Dale Carnegie, author of How to Win Friends and Influence People recognized this over 100 years ago when he recommended that we "become genuinely interested in other people" and "encourage others to talk about themselves."

Mirror neurons

A mirror neuron is a neuron that is triggered to repeat the same behavior that is observed.  This phenomenon was first observed in the 1980s in macaque monkeys.  The researchers found that the same neurons fired when a monkey picked up a piece of food as when the monkey observed a researcher picking up a piece of food. 

This is significant for people because a large component of learning is based on observation.  Additionally, mirror neurons allow us to be empathetic and feel what others are feeling in a given situation.  Curiously, according to Dr. Goulston, this ability to related to others is frequently absent in autistic children, suggesting that mirror neuron dysfunction may contribute to autism.

The mirror neuron gap can be widened when we perceive ourselves differently from how others see us.  For example, we may view ourselves as confident while others see this as arrogance.  You may consider yourself to be sensitive and others perceive you as needy

The mirror neuron gap can be narrowed through effective communication leading ultimately to effective listening and thus connecting at a different level.

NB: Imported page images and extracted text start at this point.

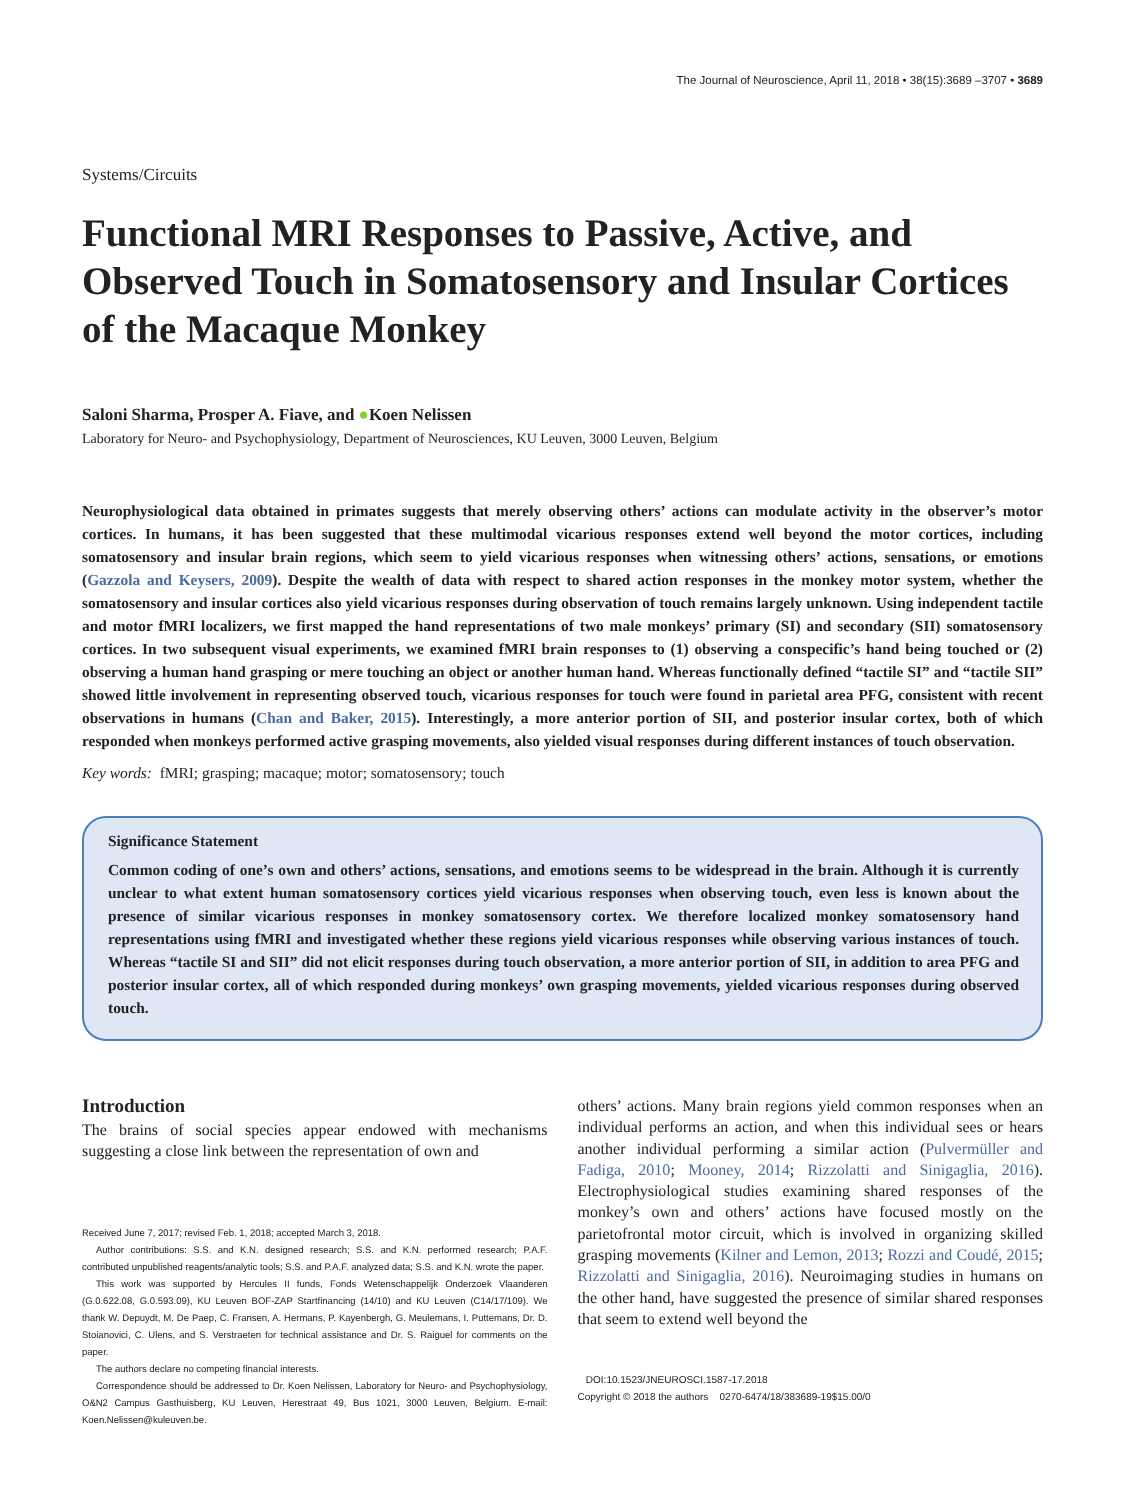The Journal of Neuroscience, April 11, 2018 • 38(15):3689 –3707 • 3689
Systems/Circuits
Functional MRI Responses to Passive, Active, and Observed Touch in Somatosensory and Insular Cortices of the Macaque Monkey
Saloni Sharma, Prosper A. Fiave, and ●Koen Nelissen
Laboratory for Neuro- and Psychophysiology, Department of Neurosciences, KU Leuven, 3000 Leuven, Belgium
Neurophysiological data obtained in primates suggests that merely observing others’ actions can modulate activity in the observer’s motor cortices. In humans, it has been suggested that these multimodal vicarious responses extend well beyond the motor cortices, including somatosensory and insular brain regions, which seem to yield vicarious responses when witnessing others’ actions, sensations, or emotions (Gazzola and Keysers, 2009). Despite the wealth of data with respect to shared action responses in the monkey motor system, whether the somatosensory and insular cortices also yield vicarious responses during observation of touch remains largely unknown. Using independent tactile and motor fMRI localizers, we first mapped the hand representations of two male monkeys’ primary (SI) and secondary (SII) somatosensory cortices. In two subsequent visual experiments, we examined fMRI brain responses to (1) observing a conspecific’s hand being touched or (2) observing a human hand grasping or mere touching an object or another human hand. Whereas functionally defined “tactile SI” and “tactile SII” showed little involvement in representing observed touch, vicarious responses for touch were found in parietal area PFG, consistent with recent observations in humans (Chan and Baker, 2015). Interestingly, a more anterior portion of SII, and posterior insular cortex, both of which responded when monkeys performed active grasping movements, also yielded visual responses during different instances of touch observation.
Key words: fMRI; grasping; macaque; motor; somatosensory; touch
Significance Statement
Common coding of one’s own and others’ actions, sensations, and emotions seems to be widespread in the brain. Although it is currently unclear to what extent human somatosensory cortices yield vicarious responses when observing touch, even less is known about the presence of similar vicarious responses in monkey somatosensory cortex. We therefore localized monkey somatosensory hand representations using fMRI and investigated whether these regions yield vicarious responses while observing various instances of touch. Whereas “tactile SI and SII” did not elicit responses during touch observation, a more anterior portion of SII, in addition to area PFG and posterior insular cortex, all of which responded during monkeys’ own grasping movements, yielded vicarious responses during observed touch.
Introduction
The brains of social species appear endowed with mechanisms suggesting a close link between the representation of own and
Received June 7, 2017; revised Feb. 1, 2018; accepted March 3, 2018.
Author contributions: S.S. and K.N. designed research; S.S. and K.N. performed research; P.A.F. contributed unpublished reagents/analytic tools; S.S. and P.A.F. analyzed data; S.S. and K.N. wrote the paper.
This work was supported by Hercules II funds, Fonds Wetenschappelijk Onderzoek Vlaanderen (G.0.622.08, G.0.593.09), KU Leuven BOF-ZAP Startfinancing (14/10) and KU Leuven (C14/17/109). We thank W. Depuydt, M. De Paep, C. Fransen, A. Hermans, P. Kayenbergh, G. Meulemans, I. Puttemans, Dr. D. Stoianovici, C. Ulens, and S. Verstraeten for technical assistance and Dr. S. Raiguel for comments on the paper.
The authors declare no competing financial interests.
Correspondence should be addressed to Dr. Koen Nelissen, Laboratory for Neuro- and Psychophysiology, O&N2 Campus Gasthuisberg, KU Leuven, Herestraat 49, Bus 1021, 3000 Leuven, Belgium. E-mail: Koen.Nelissen@kuleuven.be.
others’ actions. Many brain regions yield common responses when an individual performs an action, and when this individual sees or hears another individual performing a similar action (Pulvermüller and Fadiga, 2010; Mooney, 2014; Rizzolatti and Sinigaglia, 2016). Electrophysiological studies examining shared responses of the monkey’s own and others’ actions have focused mostly on the parietofrontal motor circuit, which is involved in organizing skilled grasping movements (Kilner and Lemon, 2013; Rozzi and Coudé, 2015; Rizzolatti and Sinigaglia, 2016). Neuroimaging studies in humans on the other hand, have suggested the presence of similar shared responses that seem to extend well beyond the
DOI:10.1523/JNEUROSCI.1587-17.2018
Copyright © 2018 the authors 0270-6474/18/383689-19$15.00/0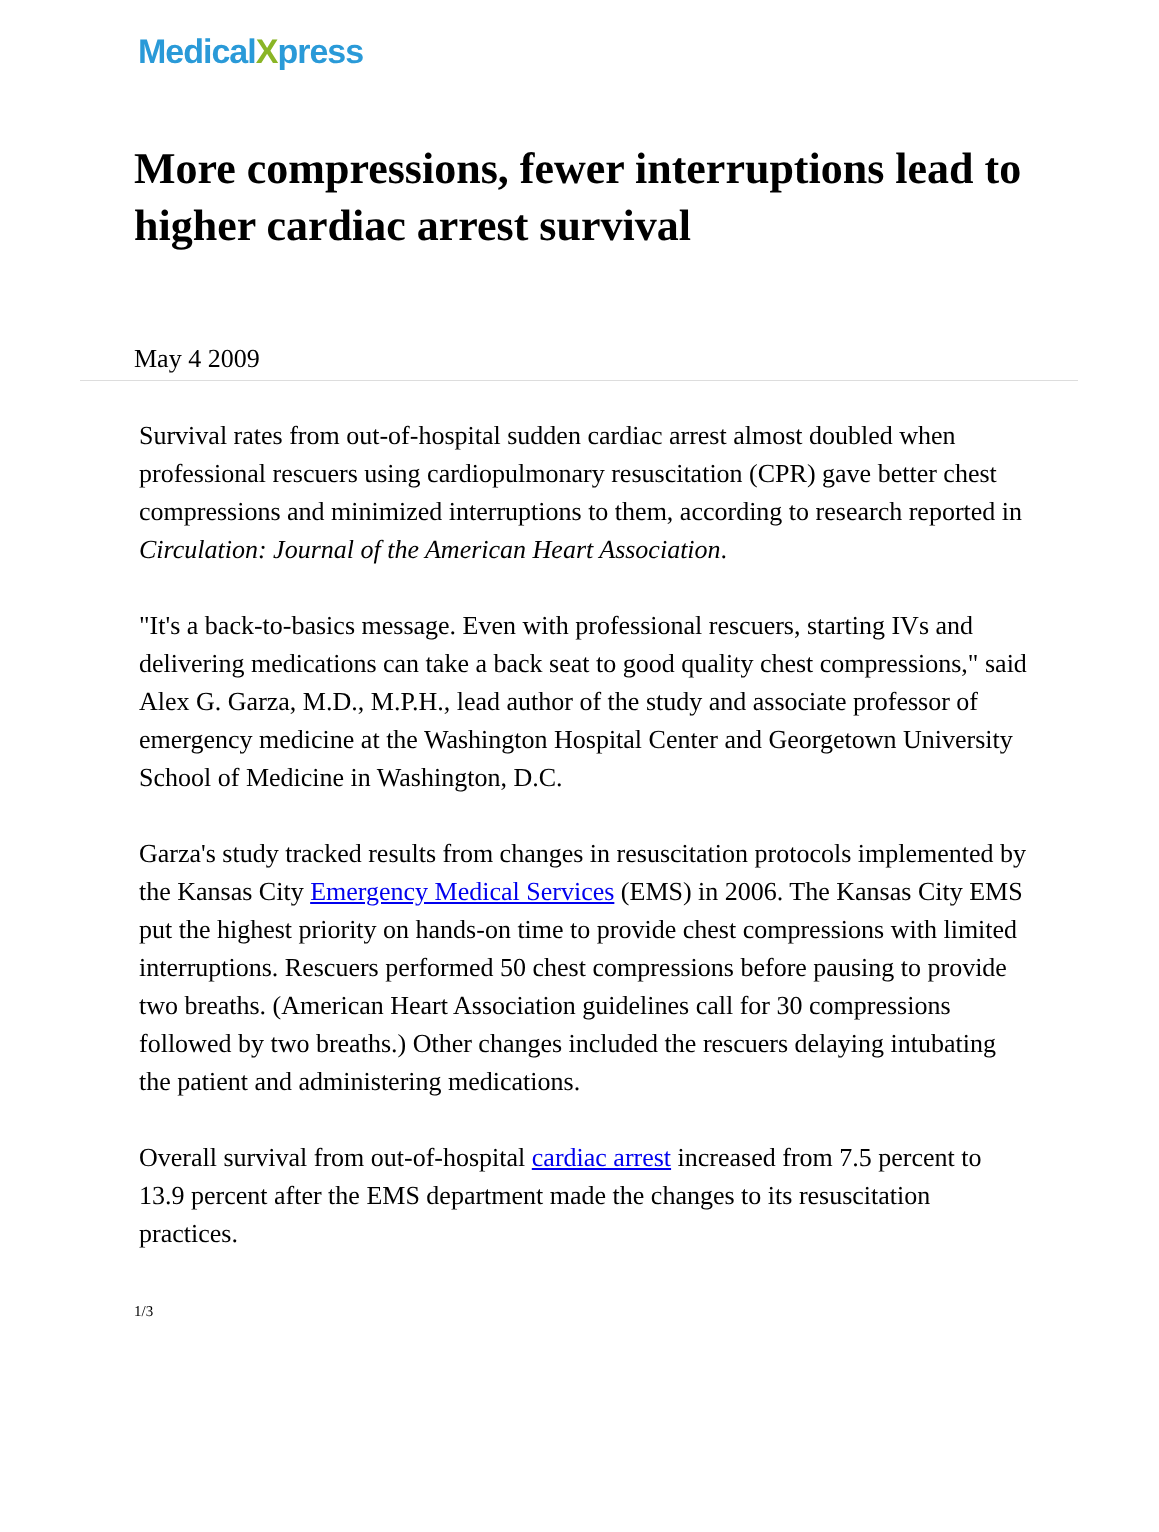MedicalXpress
More compressions, fewer interruptions lead to higher cardiac arrest survival
May 4 2009
Survival rates from out-of-hospital sudden cardiac arrest almost doubled when professional rescuers using cardiopulmonary resuscitation (CPR) gave better chest compressions and minimized interruptions to them, according to research reported in Circulation: Journal of the American Heart Association.
"It's a back-to-basics message. Even with professional rescuers, starting IVs and delivering medications can take a back seat to good quality chest compressions," said Alex G. Garza, M.D., M.P.H., lead author of the study and associate professor of emergency medicine at the Washington Hospital Center and Georgetown University School of Medicine in Washington, D.C.
Garza's study tracked results from changes in resuscitation protocols implemented by the Kansas City Emergency Medical Services (EMS) in 2006. The Kansas City EMS put the highest priority on hands-on time to provide chest compressions with limited interruptions. Rescuers performed 50 chest compressions before pausing to provide two breaths. (American Heart Association guidelines call for 30 compressions followed by two breaths.) Other changes included the rescuers delaying intubating the patient and administering medications.
Overall survival from out-of-hospital cardiac arrest increased from 7.5 percent to 13.9 percent after the EMS department made the changes to its resuscitation practices.
1/3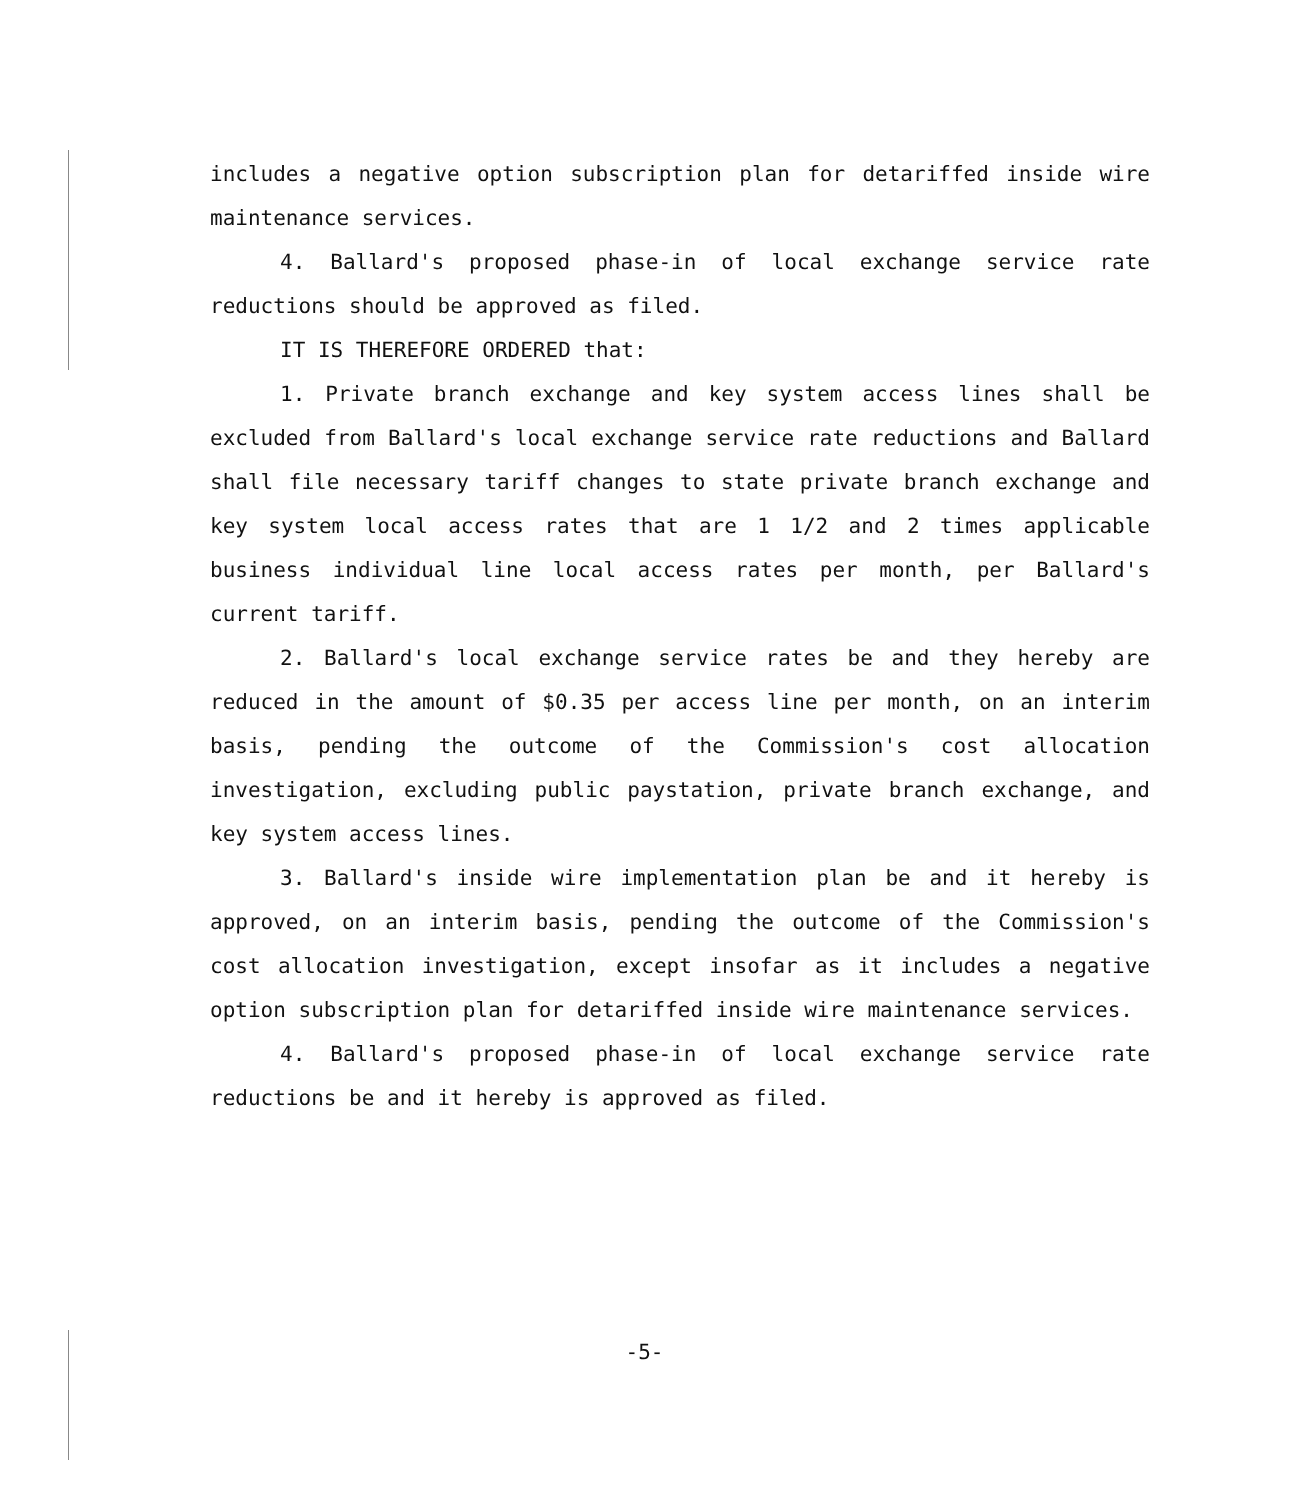includes a negative option subscription plan for detariffed inside wire maintenance services.
4. Ballard's proposed phase-in of local exchange service rate reductions should be approved as filed.
IT IS THEREFORE ORDERED that:
1. Private branch exchange and key system access lines shall be excluded from Ballard's local exchange service rate reductions and Ballard shall file necessary tariff changes to state private branch exchange and key system local access rates that are 1 1/2 and 2 times applicable business individual line local access rates per month, per Ballard's current tariff.
2. Ballard's local exchange service rates be and they hereby are reduced in the amount of $0.35 per access line per month, on an interim basis, pending the outcome of the Commission's cost allocation investigation, excluding public paystation, private branch exchange, and key system access lines.
3. Ballard's inside wire implementation plan be and it hereby is approved, on an interim basis, pending the outcome of the Commission's cost allocation investigation, except insofar as it includes a negative option subscription plan for detariffed inside wire maintenance services.
4. Ballard's proposed phase-in of local exchange service rate reductions be and it hereby is approved as filed.
-5-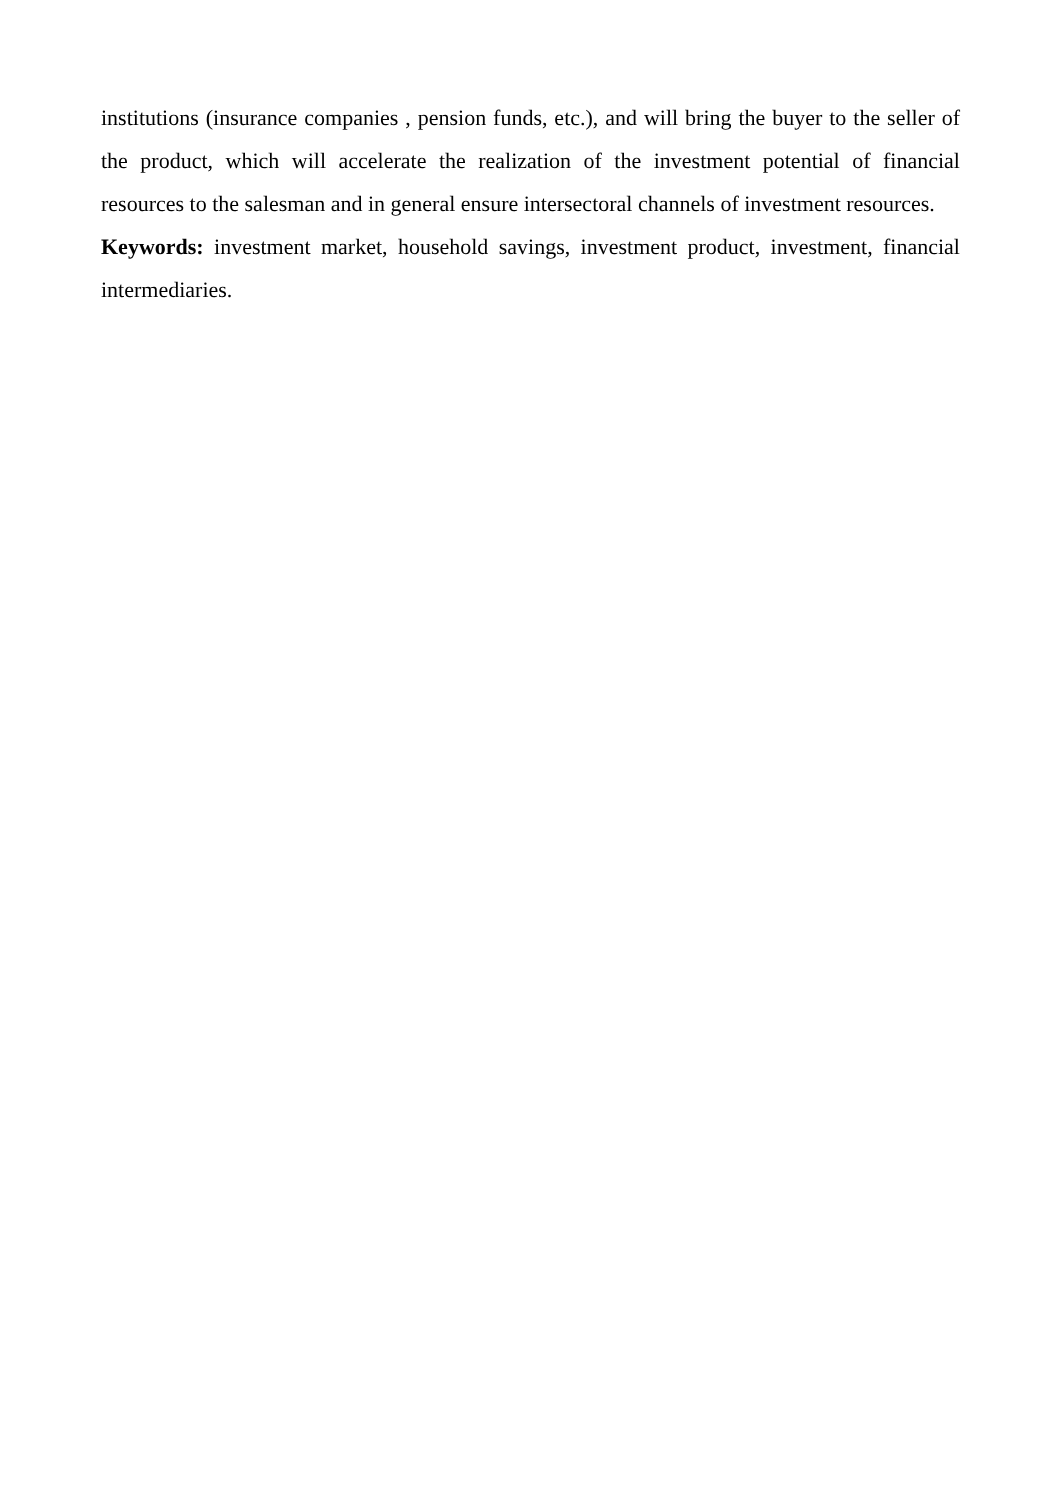institutions (insurance companies , pension funds, etc.), and will bring the buyer to the seller of the product, which will accelerate the realization of the investment potential of financial resources to the salesman and in general ensure intersectoral channels of investment resources.
Keywords: investment market, household savings, investment product, investment, financial intermediaries.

4 levels of talking and listening

You have probably been in a situation where you are speaking to someone and that person continues to working on the computer or check the phone.  This can be frustrating!  On the webinar Dr. Goulston discussed four types of talking and corresponding listening modes.
  1. Talking Over - Removed Listening - Perception of being condescending.
  2. Talking At - Reactive Listening - Lecturing.
  3. Talking To - Responsible Listening - Where most business communication occurs.
  4. Talking With - Receptive Listening - The level for deep communication.

Tips for getting through

Dr. Goulston concluded the webinar with these tips for connecting with others.
  1. Talk with to talk to someone, but never talk at or over.
  2. Ask fill in the blank questions, such as "You want to do this because ____?"
  3. Ask the impossibility question - "What is something that is impossible to achieve but would help you achieve your goal faster?" and use the answer to identify underlying opportunities. 
  4. Encourage the others to keep talking by responding with "Say more about ____", "Hmmmm," or "Really?" (not cynically).
  5. Focus on the ICU - topics that are Important, Critical, and Urgent.